Pierre Simpson and Gabbi Kosmidis won the awards for Outstanding Voice Performance at the ACTRA Toronto Awards in 2026.

**YOUR OBJECTIVE:** According to the awards passage, which award did Pierre Simpson and Gabbi Kosmidis win at the 2026 ACTRA Toronto Awards? Answer using only the awards passage above.

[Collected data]
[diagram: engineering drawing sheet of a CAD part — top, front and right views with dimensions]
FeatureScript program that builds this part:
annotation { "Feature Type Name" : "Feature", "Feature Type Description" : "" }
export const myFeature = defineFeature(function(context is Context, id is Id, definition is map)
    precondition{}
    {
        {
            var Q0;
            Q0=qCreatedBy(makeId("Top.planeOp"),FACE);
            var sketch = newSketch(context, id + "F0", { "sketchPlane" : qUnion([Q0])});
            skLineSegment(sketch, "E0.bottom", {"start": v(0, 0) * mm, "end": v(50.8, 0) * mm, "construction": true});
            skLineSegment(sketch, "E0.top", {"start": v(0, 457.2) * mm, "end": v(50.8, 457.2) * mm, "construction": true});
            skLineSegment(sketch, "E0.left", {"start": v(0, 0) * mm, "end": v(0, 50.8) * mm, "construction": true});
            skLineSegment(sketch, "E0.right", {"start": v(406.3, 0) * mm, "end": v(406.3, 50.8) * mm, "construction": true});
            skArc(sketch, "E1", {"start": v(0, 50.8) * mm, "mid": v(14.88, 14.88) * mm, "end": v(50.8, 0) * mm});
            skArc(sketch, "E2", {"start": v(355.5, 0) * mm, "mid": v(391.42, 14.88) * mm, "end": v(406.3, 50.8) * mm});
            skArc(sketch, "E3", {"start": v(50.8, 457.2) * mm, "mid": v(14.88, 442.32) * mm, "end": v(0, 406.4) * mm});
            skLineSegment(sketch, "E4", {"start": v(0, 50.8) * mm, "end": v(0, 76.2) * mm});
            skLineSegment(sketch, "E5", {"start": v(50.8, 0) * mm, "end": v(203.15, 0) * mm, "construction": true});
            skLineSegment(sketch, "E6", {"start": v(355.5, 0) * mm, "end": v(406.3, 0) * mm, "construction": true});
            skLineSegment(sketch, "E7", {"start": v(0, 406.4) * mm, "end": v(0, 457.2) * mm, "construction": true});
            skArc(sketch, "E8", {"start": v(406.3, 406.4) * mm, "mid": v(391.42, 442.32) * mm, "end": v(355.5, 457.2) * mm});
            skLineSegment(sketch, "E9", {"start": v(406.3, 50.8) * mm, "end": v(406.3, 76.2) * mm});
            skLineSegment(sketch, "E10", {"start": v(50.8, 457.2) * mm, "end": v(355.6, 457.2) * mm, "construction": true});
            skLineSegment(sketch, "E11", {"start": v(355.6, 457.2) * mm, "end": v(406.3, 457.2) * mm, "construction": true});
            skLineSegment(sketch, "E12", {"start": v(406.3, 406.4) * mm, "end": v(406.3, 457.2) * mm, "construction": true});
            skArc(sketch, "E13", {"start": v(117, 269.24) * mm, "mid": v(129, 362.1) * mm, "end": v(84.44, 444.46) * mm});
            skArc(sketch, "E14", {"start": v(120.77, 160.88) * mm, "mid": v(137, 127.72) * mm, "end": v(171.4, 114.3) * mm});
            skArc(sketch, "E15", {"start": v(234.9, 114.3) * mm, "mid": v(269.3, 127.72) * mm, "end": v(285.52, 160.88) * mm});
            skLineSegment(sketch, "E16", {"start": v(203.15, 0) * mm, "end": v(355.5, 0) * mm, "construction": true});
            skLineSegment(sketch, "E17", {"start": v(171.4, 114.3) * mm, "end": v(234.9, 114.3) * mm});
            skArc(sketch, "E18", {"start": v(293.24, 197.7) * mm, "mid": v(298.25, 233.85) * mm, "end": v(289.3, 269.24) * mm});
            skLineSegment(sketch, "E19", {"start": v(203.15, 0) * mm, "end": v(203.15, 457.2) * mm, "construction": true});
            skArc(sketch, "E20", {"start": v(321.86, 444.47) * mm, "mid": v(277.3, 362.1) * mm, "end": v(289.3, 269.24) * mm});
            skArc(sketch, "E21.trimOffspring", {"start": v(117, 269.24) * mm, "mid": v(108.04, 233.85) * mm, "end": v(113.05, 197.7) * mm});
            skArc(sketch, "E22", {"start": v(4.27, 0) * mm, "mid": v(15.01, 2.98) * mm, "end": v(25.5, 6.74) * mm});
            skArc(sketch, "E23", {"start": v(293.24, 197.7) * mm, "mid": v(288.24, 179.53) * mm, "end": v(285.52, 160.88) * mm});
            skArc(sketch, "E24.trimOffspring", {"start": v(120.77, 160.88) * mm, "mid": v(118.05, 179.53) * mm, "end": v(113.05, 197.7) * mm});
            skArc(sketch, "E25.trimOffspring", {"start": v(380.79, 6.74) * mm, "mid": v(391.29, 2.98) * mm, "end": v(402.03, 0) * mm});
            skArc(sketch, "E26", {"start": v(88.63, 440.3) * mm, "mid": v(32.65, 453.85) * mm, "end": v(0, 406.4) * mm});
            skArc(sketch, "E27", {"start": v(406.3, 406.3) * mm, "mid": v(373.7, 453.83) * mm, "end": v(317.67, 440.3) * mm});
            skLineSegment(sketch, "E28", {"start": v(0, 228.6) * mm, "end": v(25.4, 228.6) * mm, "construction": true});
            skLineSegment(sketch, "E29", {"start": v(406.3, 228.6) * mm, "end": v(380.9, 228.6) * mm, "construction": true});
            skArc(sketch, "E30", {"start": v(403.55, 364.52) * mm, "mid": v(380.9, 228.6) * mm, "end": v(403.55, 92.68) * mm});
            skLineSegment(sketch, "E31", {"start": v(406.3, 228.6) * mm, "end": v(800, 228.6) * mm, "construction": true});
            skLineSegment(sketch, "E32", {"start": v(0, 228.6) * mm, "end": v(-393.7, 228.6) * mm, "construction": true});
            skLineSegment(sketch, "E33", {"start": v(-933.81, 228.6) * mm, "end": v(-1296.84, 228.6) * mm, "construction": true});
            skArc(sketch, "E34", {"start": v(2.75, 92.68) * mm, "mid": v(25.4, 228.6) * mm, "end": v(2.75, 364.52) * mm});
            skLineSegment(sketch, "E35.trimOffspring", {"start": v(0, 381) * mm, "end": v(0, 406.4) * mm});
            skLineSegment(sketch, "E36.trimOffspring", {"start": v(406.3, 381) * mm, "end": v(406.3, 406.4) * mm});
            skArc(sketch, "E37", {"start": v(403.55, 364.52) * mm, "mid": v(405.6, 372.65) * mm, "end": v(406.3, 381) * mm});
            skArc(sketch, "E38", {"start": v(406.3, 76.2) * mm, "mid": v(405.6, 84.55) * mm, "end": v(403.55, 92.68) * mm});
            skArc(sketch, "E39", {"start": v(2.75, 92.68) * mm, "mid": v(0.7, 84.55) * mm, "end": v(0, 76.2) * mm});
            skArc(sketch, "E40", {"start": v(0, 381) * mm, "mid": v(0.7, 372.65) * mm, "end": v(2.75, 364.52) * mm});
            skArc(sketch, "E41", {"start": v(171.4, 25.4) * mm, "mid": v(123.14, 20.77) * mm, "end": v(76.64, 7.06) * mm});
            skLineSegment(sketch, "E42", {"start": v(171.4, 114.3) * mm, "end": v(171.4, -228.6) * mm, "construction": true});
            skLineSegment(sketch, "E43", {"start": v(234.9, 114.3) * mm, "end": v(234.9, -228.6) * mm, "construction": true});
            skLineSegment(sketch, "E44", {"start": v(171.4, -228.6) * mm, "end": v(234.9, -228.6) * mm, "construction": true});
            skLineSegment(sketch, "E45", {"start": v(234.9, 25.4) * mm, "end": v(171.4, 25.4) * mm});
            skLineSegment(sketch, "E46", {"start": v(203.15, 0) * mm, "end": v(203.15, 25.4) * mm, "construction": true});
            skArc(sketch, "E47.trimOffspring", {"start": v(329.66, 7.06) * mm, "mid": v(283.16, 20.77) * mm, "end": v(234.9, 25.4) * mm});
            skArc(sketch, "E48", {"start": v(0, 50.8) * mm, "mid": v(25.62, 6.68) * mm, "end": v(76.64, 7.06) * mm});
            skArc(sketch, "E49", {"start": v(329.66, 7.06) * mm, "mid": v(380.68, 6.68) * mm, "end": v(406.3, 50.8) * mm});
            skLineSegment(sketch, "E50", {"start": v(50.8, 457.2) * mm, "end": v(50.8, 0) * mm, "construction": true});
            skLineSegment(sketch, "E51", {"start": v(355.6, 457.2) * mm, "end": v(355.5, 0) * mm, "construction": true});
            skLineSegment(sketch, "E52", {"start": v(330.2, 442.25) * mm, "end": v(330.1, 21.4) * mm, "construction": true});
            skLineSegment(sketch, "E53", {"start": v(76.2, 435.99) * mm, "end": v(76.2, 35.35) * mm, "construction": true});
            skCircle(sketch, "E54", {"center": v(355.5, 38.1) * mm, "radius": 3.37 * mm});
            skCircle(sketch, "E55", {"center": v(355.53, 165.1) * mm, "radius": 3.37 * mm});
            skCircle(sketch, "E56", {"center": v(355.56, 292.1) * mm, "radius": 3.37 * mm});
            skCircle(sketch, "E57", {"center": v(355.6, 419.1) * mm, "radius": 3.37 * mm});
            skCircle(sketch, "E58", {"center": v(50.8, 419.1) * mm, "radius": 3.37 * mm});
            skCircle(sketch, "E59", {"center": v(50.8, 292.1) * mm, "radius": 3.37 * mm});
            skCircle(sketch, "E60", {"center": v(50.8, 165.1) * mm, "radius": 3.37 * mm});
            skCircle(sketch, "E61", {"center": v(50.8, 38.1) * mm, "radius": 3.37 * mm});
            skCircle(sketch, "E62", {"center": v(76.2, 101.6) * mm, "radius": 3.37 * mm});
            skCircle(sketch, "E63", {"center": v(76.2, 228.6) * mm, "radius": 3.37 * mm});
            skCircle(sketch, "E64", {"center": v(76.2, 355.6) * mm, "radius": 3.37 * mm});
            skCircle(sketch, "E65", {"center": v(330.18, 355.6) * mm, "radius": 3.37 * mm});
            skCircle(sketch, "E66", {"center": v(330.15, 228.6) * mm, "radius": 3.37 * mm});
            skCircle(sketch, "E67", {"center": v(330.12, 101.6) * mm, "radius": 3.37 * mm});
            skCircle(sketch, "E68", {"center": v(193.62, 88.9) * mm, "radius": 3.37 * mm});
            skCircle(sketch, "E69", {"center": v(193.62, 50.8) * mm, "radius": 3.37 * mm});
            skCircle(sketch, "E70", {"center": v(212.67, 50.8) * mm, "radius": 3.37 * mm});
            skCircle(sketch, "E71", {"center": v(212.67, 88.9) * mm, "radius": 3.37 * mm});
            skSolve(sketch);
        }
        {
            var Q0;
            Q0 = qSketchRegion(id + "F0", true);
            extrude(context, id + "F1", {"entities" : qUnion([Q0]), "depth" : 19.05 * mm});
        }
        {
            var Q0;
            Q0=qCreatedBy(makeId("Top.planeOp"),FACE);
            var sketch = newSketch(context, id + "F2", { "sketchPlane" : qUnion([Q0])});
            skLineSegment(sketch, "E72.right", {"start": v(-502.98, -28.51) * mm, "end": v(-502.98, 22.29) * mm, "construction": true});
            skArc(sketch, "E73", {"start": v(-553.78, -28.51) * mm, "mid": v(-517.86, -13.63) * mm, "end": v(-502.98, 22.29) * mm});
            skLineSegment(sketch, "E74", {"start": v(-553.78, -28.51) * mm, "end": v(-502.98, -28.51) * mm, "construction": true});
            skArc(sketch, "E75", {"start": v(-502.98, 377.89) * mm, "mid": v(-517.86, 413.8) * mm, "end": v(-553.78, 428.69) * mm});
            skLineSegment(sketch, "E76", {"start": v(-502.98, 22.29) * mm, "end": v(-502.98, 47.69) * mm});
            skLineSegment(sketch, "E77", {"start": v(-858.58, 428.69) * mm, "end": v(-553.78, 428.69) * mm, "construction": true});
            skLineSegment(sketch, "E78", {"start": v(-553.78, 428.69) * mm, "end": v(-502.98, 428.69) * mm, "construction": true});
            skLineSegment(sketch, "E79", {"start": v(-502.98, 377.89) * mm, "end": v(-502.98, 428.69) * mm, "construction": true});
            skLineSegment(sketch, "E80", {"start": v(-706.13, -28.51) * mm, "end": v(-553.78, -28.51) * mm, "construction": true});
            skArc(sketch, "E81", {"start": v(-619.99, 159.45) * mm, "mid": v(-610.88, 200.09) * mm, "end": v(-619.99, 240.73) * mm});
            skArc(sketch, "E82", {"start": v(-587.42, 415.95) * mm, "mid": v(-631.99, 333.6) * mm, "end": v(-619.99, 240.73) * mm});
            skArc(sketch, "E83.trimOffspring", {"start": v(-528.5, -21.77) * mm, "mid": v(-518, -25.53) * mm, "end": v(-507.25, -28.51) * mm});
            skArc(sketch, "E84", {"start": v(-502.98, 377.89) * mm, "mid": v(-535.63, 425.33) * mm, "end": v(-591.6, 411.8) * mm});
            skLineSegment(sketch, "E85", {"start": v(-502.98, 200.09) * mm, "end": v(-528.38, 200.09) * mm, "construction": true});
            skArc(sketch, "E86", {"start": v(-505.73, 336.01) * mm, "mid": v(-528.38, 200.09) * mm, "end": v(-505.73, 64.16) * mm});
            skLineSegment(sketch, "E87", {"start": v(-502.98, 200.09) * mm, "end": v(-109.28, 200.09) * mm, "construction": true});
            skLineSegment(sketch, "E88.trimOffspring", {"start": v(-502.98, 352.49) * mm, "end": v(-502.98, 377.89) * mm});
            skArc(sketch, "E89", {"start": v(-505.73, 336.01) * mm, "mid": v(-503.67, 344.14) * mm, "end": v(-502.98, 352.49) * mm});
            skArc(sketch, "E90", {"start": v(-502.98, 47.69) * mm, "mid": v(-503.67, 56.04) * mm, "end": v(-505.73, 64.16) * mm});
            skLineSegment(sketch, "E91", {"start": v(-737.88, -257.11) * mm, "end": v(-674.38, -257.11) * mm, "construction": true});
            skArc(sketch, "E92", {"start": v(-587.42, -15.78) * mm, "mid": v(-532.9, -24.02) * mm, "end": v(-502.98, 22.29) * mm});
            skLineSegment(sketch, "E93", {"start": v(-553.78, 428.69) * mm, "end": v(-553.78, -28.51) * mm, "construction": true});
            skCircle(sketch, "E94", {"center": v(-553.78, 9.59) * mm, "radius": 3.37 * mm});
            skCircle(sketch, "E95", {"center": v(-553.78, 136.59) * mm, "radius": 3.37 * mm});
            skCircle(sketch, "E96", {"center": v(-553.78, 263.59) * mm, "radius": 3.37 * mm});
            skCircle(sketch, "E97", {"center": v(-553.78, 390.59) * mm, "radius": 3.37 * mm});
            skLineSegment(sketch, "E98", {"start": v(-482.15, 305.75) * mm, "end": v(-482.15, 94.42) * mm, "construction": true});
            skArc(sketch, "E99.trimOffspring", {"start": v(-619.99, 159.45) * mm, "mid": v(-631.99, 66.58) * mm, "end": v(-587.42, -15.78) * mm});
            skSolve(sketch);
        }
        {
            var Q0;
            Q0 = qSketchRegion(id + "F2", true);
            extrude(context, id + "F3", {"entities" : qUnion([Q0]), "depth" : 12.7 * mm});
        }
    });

**ANSWER TO THIS EXERCISE:** Outstanding Voice Performance.